We as a nation have a choice to make: either revitalize the American promise by giving all citizens a chance to prosper, or be consumed by a profound lack of trust in a representative government and the near-certain breakdown of civil society.
Please join the conversation with Nobel Laureate economist, and Columbia University Professor Joseph Stiglitz as he considers what the new decade might bring. He will describe the roots of inequality and its destabilizing effect on civil society, talk about whether we should expect catastrophic events like the current unrest to become the norm, and look at how the government could play an important role in giving all citizens a fair chance in their pursuit of happiness and wellbeing.
Professor Stiglitz will be interviewed by Tom Edsall, Adj. Professor of Columbia Journalism School, followed by Q&A.
Cosponsored by:
MIT Club of Washington DC
Joseph E. Stiglitz is an American economist and a professor at Columbia University. He is also the co-chair of the High-Level Expert Group on the Measurement of Economic Performance and Social Progress at the OECD, and the Chief Economist of the Roosevelt Institute.
A recipient of the Nobel Memorial Prize in Economic Sciences (2001) and the John Bates Clark Medal (1979), he is a former senior vice president and chief economist of the World Bank and a former member and chairman of the (US president's) Council of Economic Advisers. In 2000, Stiglitz founded the Initiative for Policy Dialogue, a think tank on international development based at Columbia University. He has been a member of the Columbia faculty since 2001 and received that university's highest academic rank (university professor) in 2003. In 2011 Stiglitz was named by Time magazine as one of the 100 most influential people in the world. Known for his pioneering work on asymmetric information, Stiglitz's work focuses on income distribution, risk, corporate governance, public policy, macroeconomics and globalization. He is the author of numerous books, and several bestsellers. His most recent titles are People, Power, and Profits, Rewriting the Rules of the European Economy, Globalization and Its Discontents Revisited, The Euro and Rewriting the Rules of the American Economy.

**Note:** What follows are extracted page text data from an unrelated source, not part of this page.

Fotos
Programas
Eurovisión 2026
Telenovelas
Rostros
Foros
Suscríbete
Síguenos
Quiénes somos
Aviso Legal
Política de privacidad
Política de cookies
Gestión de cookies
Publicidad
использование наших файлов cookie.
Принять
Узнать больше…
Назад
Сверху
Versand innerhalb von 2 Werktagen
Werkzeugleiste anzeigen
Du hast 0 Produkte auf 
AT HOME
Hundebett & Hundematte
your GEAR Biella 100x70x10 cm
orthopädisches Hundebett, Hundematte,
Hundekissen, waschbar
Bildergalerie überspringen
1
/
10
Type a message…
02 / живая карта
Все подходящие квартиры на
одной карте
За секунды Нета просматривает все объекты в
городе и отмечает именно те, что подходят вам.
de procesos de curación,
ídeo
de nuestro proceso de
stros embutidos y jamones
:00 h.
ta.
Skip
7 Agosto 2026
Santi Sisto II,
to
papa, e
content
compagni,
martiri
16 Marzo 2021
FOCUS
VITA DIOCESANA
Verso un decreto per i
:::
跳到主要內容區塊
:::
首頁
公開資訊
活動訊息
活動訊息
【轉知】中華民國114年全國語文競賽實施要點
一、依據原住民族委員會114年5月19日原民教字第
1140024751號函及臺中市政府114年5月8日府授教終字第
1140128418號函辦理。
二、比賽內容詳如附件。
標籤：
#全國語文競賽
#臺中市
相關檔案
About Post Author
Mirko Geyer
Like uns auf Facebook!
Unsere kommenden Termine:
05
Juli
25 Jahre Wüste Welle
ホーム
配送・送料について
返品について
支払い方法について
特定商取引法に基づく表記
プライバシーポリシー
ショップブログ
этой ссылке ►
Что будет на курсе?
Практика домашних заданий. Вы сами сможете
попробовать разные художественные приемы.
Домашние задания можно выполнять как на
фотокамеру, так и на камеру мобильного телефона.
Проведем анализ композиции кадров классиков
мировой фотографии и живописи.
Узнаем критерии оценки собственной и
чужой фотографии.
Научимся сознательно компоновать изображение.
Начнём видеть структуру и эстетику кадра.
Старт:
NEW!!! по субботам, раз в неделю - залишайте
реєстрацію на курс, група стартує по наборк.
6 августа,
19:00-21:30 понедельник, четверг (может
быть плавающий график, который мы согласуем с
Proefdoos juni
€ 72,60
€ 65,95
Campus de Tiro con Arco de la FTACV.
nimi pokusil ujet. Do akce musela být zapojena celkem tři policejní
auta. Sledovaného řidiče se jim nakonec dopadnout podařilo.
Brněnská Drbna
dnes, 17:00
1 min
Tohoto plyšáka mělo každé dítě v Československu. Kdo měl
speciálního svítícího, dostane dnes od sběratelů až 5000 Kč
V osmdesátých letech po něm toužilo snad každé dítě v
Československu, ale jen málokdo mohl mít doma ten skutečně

Stiglitz graduated from Amherst College, received his PhD from MIT in 1967, and became a full professor at Yale in 1970. Before Columbia University, he has taught at Princeton, Stanford, MIT, and was the Drummond Professor and a fellow of All Souls College, Oxford.
Thomas B. Edsall joined the full-time faculty at Columbia Journalism School after a twenty-five year career at The Washington Post. During that time, he covered all aspects of national politics, including presidential elections, the House and Senate, lobbying, tax policy, demographic trends, social welfare, the politics of race and ethnicity, and organized labor. Since 2011 Edsall has been writing a weekly online opinion column for The New York Times, and his column on strategic and demographic trends in American politics appears every Wednesday. Edsall is also a correspondent for The New Republic and has reported on politics for The Baltimore Sun and The Providence Journal. He has frequently contributed TV and radio commentary to CNN, CSPAN, MSNBC, PBS, FOX, and NPR.
Edsall is the author of five books: "The Age of Austerity" (2012); "Building Red America" (2006); "Chain Reaction: The Impact of Race, Rights, and Taxes on American Politics" (1992, a Pulitzer finalist in General Non-Fiction); "Power and Money: Writing About Politics" (1988); and "The New Politics of Inequality" (1984). He has written extensively for magazines, with articles appearing in American Prospect, The Atlantic Monthly, Civilization, Dissent, Harper's, The Nation, The New Republic, The New York Review of Books, and the Washington Monthly. Awards include the Carey McWilliams Award of the American Political Science Association, the Bill Pryor Award of the Newspaper Guild, a yearlong fellowship at the Woodrow Wilson International Center for Scholars, and five Media Fellowships at the Hoover Institution at Stanford University. Edsall attended Brown University and received a B.A. from Boston University.